Les temporalités biographiques mais aussi quotidiennes sont circulaires. Les journées ou les semaines sont réglées selon des rythmes réguliers, des horaires précis. Il y a un temps et un lieu pour chaque chose. L’imprévu est ainsi tenu à distance.

Ces tribus sont constituées d’un ou de plusieurs couples. La quasi totalité des couples (sauf un) sont double actifs et l’ensemble appartient aux classes moyennes (salariés comptables, institutrices, aide maternelle, policier, salarié du commerce). Afin de préserver l’unité familiale, on cherche une articulation des temporalités des deux conjoints. Les activités, de loisirs, parfois professionnelles, sont étroitement imbriquées. Pour certains, les horaires de travail sont souples, ce qui permet des aménagements pour passer plus de temps avec les autres membres de la tribu. Pour d’autres, la conjointe travaille à la maison et adapte ses horaires à ceux de son conjoint. Tandis que d’autres sont salariés de la même entreprise, appartenant qui plus est à l’oncle de l’un d’entre eux.

A travers la tribu, on cherche à se préserver des atteintes à la cohésion et à la pérennité du groupe. L’urbanité et la mobilité en sont les vecteurs potentiels. La frontière est une barrière protectrice qui ne cesse d’être mise en péril par l’étranger.

Monsieur Vilterloo, belge résident secondaire sur la zone

Il vit avec sa femme dans la couronne périphérique de Bruxelles. Il est artisan chauffagiste (elle, après avoir occupé divers emplois de vendeuse et femme de ménage, ne travaille plus). Ils se sont connus à 14 ans dans une fête foraine dans le village dont ils sont originaires tous les deux. Ils ont construit leur maison il y a 20 ans à la périphérie de Bruxelles, Bruxelles étant en proie à la ’ghettoisation’ du centre, et ses périphéries au contraire en voie de ’gentrification’.

  • ’L’étranger c’est celui qui vit d’aide sociale, il est partout chez nous. Le centre de Bruxelles c’est une catastrophe, y’a plein d’immigrés qui ont envahi le centre. Alors nous là où on habite, c’est la 4ème couronne, c’est pas les banlieues comme à Paris. C’est des communes éloignées et résidentielles’.

Pour s’en préserver, on cultive le ’chez soi’ d’une maison individuelle. On entretient une sociabilité de proximité et élective. On tente au mieux de réduire le temps de travail, pour préserver la sphère des loisirs auxquels on s’adonne en famille et avec des amis de longue date.

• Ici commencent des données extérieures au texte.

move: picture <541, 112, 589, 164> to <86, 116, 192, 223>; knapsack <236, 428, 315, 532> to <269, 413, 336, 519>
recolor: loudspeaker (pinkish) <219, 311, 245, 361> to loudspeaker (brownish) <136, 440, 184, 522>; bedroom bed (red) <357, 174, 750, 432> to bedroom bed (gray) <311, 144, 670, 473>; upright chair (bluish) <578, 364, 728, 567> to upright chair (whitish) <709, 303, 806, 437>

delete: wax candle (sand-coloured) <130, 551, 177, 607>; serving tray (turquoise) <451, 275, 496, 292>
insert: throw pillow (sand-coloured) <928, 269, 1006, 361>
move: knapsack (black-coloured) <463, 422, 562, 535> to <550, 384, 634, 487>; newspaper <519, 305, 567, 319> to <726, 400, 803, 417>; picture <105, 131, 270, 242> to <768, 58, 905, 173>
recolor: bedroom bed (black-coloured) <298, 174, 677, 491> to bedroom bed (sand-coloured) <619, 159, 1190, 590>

Monsieur Viterloo, belge, résident secondaire sur la zone

  • Alors y’a quelque chose que je comprends pas en France. Quand on vient ici, on sait que jusqu’à 15 heures c’est pas la peine, tout est fermé. C’est dingue, les gens ici ils perdent du temps, de l’argent, ils font 20 km pour rentrer manger chez eux à midi. Nous en Belgique, on s’arrête pas le midi, on mange en vitesse, et à 16 heures je suis de retour chez moi.

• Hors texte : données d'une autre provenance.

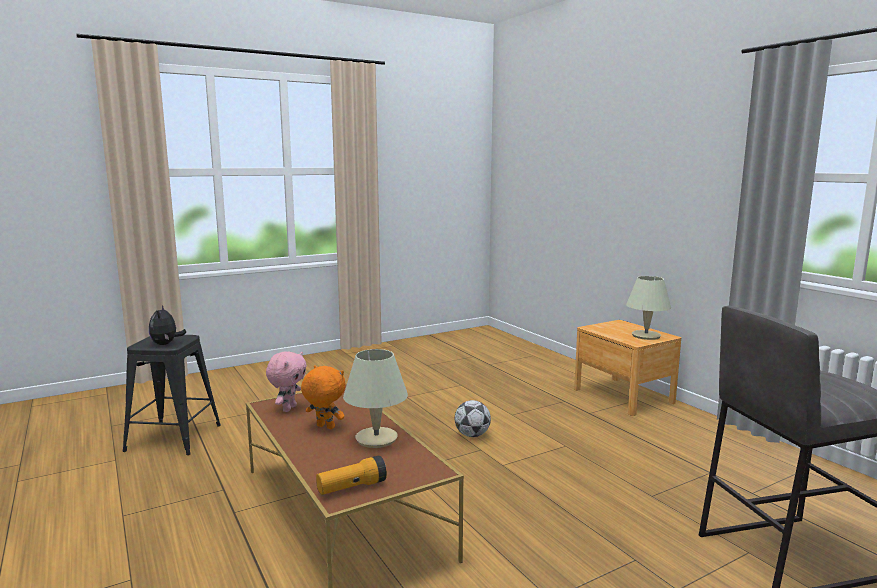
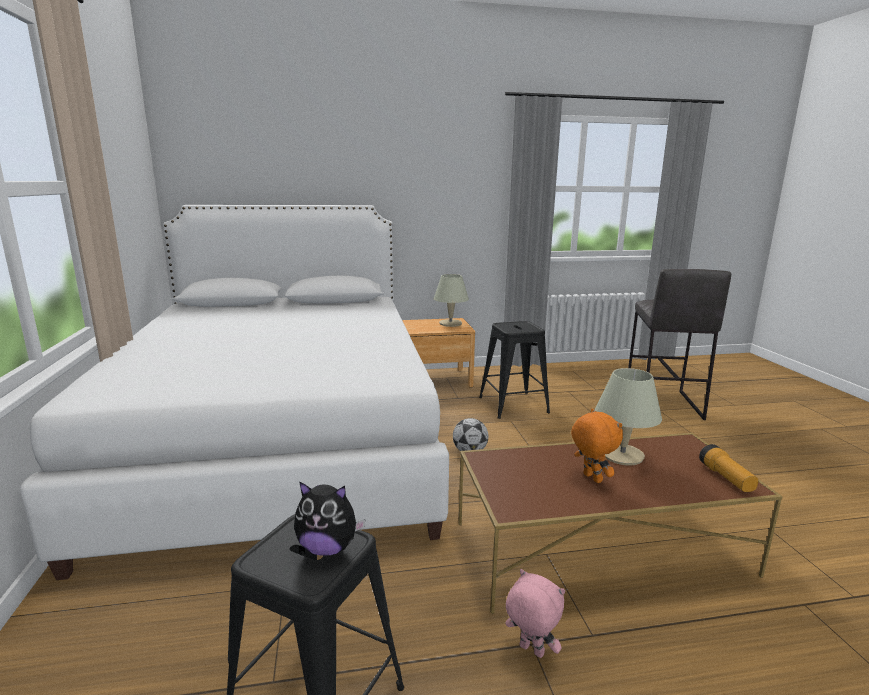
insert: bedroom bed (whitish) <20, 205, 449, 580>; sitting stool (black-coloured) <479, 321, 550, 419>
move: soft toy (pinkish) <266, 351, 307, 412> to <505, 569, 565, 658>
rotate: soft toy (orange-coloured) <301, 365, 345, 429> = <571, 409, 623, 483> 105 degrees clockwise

Relance et qu’est-ce que vous y faite?

  • Avant de rentrer je passe toujours à U. (commune d’origine) voir les copains, pis après à 18 heures on mange ensemble et comme ça on a toute la soirée pour nos activités.

On évite la grande ville autant que la migration (résidentielle, inter-régionale). Lorsque l’on doit céder aux exigences d’une mutation professionnelle ou d’une insertion sur le marché du travail, on revient dès que possible au lieu d’origine, ainsi en va-t-il pour soi, et pour ses enfants. Et lorsque le lieu d’emploi se trouve en ville, on réside à sa périphérie, dans une commune ’à taille humaine’, plus calme et parée des attributs de la campagne (verdure). On y préserve aussi les enfants de la violence, et de la délinquance urbaine.

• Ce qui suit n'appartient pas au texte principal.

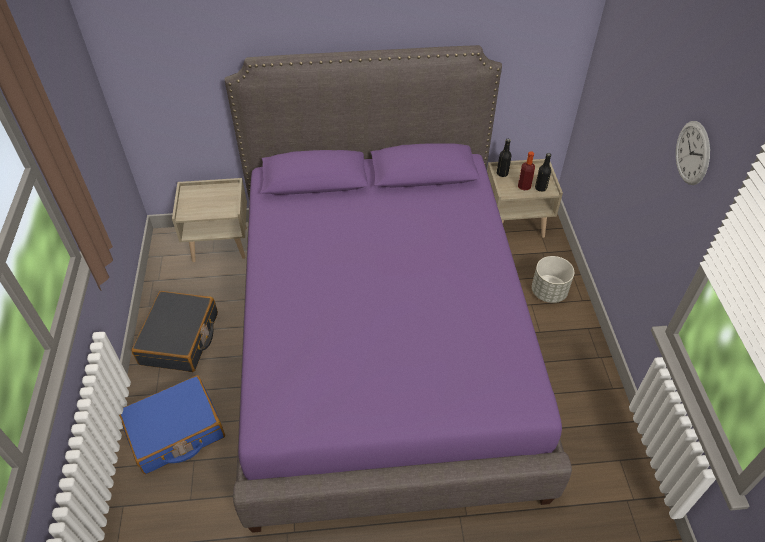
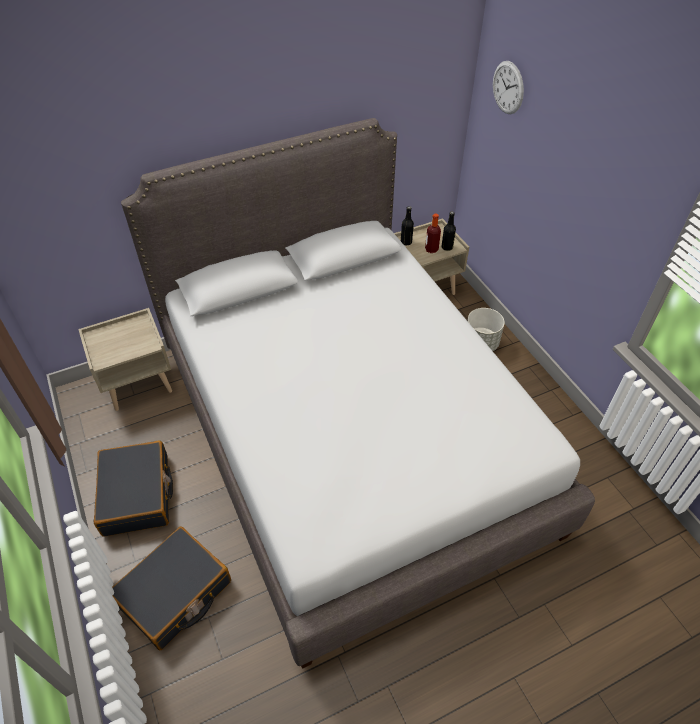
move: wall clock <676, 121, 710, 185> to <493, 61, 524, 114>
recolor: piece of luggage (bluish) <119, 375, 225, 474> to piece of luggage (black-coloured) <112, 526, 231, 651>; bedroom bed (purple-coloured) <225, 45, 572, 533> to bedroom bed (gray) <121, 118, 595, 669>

La préservation au sein de la tribu n’empêche pas de voyager, bien au contraire. La quête de l’autre, est aussi une quête de soi comme l’explique F. Michel270, mais elle est ici orientée vers la consolidation de l’unité de la tribu, par l’épreuve de l’altérité. Tous recherchent le ’dépaysement’ par rapport à leur quotidien, mais chacun le prépare, le planifie, le balise de telle sorte que l’exotique soit domestiqué. Les lieux peuvent changer d’une année sur l’autre ou être les mêmes depuis longtemps, ils sont toujours agencés de la même manière dans le calendrier, ce qui permet à chaque membre de la tribu de se rendre disponible (poser ses congés) et d’en organiser le séjour (consultation des guides touristiques, repérage des lieux, réservation). Les lieux du voyage sont choisis et perçus en référence aux éléments naturels : la géographie, le climat, le paysage sont les attributs que l’on vient y chercher. Les lieux du voyage sont également choisis en fonction des activités proposées et de leur adéquation aux centres d’intérêts de chaque membre de la tribu. Il s’agit d’assurer le repos des parents tout en sachant les enfants en sécurité ou de prolonger dans le temps des vacances leur éducation en s’assurant de la qualité des prestations offertes.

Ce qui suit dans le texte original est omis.